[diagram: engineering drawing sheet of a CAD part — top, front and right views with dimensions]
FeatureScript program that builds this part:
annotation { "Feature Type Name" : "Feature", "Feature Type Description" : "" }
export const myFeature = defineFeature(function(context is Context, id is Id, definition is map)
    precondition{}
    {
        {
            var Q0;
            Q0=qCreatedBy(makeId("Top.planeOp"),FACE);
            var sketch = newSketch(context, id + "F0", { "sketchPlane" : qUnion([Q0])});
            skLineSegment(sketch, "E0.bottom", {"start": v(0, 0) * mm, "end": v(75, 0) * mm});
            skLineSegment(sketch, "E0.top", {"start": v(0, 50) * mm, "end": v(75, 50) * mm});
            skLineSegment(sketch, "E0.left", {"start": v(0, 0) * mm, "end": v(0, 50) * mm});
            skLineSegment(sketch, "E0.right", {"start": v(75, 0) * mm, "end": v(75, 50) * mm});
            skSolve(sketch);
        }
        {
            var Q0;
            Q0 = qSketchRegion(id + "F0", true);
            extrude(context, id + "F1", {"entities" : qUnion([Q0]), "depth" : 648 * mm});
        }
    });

_ _ _ _ _

▶ **Work to do**
Reproduce the entire listing above line for line, without altering any character.

▶ **Written solution**
[diagram: engineering drawing sheet of a CAD part — top, front and right views with dimensions]
FeatureScript program that builds this part:
annotation { "Feature Type Name" : "Feature", "Feature Type Description" : "" }
export const myFeature = defineFeature(function(context is Context, id is Id, definition is map)
    precondition{}
    {
        {
            var Q0;
            Q0=qCreatedBy(makeId("Top.planeOp"),FACE);
            var sketch = newSketch(context, id + "F0", { "sketchPlane" : qUnion([Q0])});
            skLineSegment(sketch, "E0.bottom", {"start": v(0, 0) * mm, "end": v(75, 0) * mm});
            skLineSegment(sketch, "E0.top", {"start": v(0, 50) * mm, "end": v(75, 50) * mm});
            skLineSegment(sketch, "E0.left", {"start": v(0, 0) * mm, "end": v(0, 50) * mm});
            skLineSegment(sketch, "E0.right", {"start": v(75, 0) * mm, "end": v(75, 50) * mm});
            skSolve(sketch);
        }
        {
            var Q0;
            Q0 = qSketchRegion(id + "F0", true);
            extrude(context, id + "F1", {"entities" : qUnion([Q0]), "depth" : 648 * mm});
        }
    });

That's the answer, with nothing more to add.